如何用Java解释此多线程程序的代码输出？

Question

I am studying multi-threading in java and wrote the following code.

    public class MulThread extends Thread
{
    public void run()
    {
        for(int i=1; i<5;i++)
        {
            try
            {
                Thread.sleep(500);
            }
            catch(Exception e){ System.out.println(e);}
            System.out.println(i);
        }
    }


public static void main(String [] args)
{
    MulThread t1 = new MulThread();
    MulThread t2 = new MulThread();
    MulThread t3 = new MulThread();

    t1.start();
    t1.run();
    t2.start();
    t2.run();

    t3.start();
    t3.run();

}
}

I discussed this with some friends, and I came to the conclusion that the output should be a complete mess. But for some reason, the compiler always produces the following output:

1
1
2
2
3
3
4
4
1
1
2
2
3
3
4
4
1
1
2
2
3
3
4
4

Can someone explain what exactly is happening here when the threads reach the scheduler? Why isn't the output a mess of 1, 2, 3, and 4, each repeated 6 times in a random soup?

A few of my mentors tell me it's just a coincidence, and it depends on my OS or something, but I'm skeptical about that. I've run the code over 10 times, and it always produces the same results.

Answer 1

This:

t1.start();

starts the thread as you would want. The threading mechanism will call run() under the covers.

But you then call this:

t1.run();

which calls the run() method directly and block your main thread whilst it runs (since you're simply calling a blocking method). You don't need this. Simply start() and your new thread will run as you expect (separate to your main thread).

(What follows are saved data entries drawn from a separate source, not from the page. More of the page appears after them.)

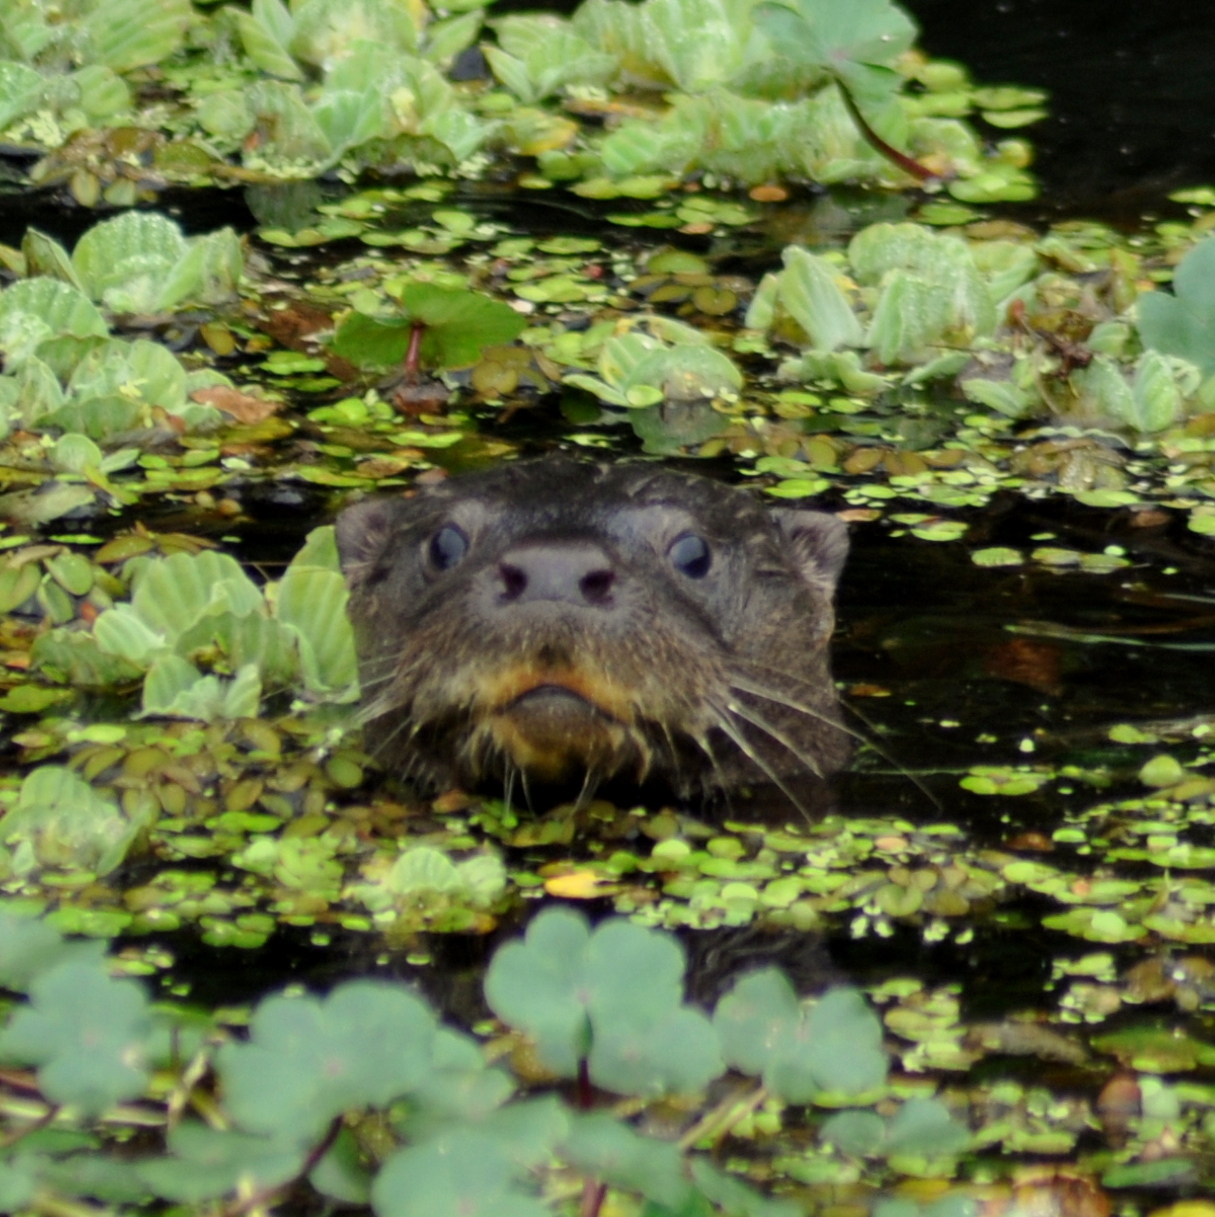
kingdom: Animalia
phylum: Chordata
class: Mammalia
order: Carnivora
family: Mustelidae
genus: Lontra
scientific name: Lontra longicaudis
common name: Neotropical otter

Note that calling run() directly in these circumstances is often unusual and an indication of confusion!

It's useful to print the thread name in these circumstances ( via Thread.currentThread().getName() ) to see what's going on (and perhaps naming your threads too, via a different Thread constructor)

Answer 2

When you call t1.start() , a secondary thread starts and runs the run() method. When you call t1.run() , you are executing the run() method on the main thread.

This means that t2.start(); will only be executed after t1.run(); finished the loop, and at this point the thread created by t1.start() has already finished.

Since the loop of the run() method contains a large sleep (half a second), there's a very high probability that the outputs of t1.start() (which runs on a secondary thread) and t1.run() (which runs on the main thread) will be interleaved (since that sleep is enough time for the second thread to get control and print the next output while the first thread is sleeping).

If you reduce the sleep period, you'll probably see different output.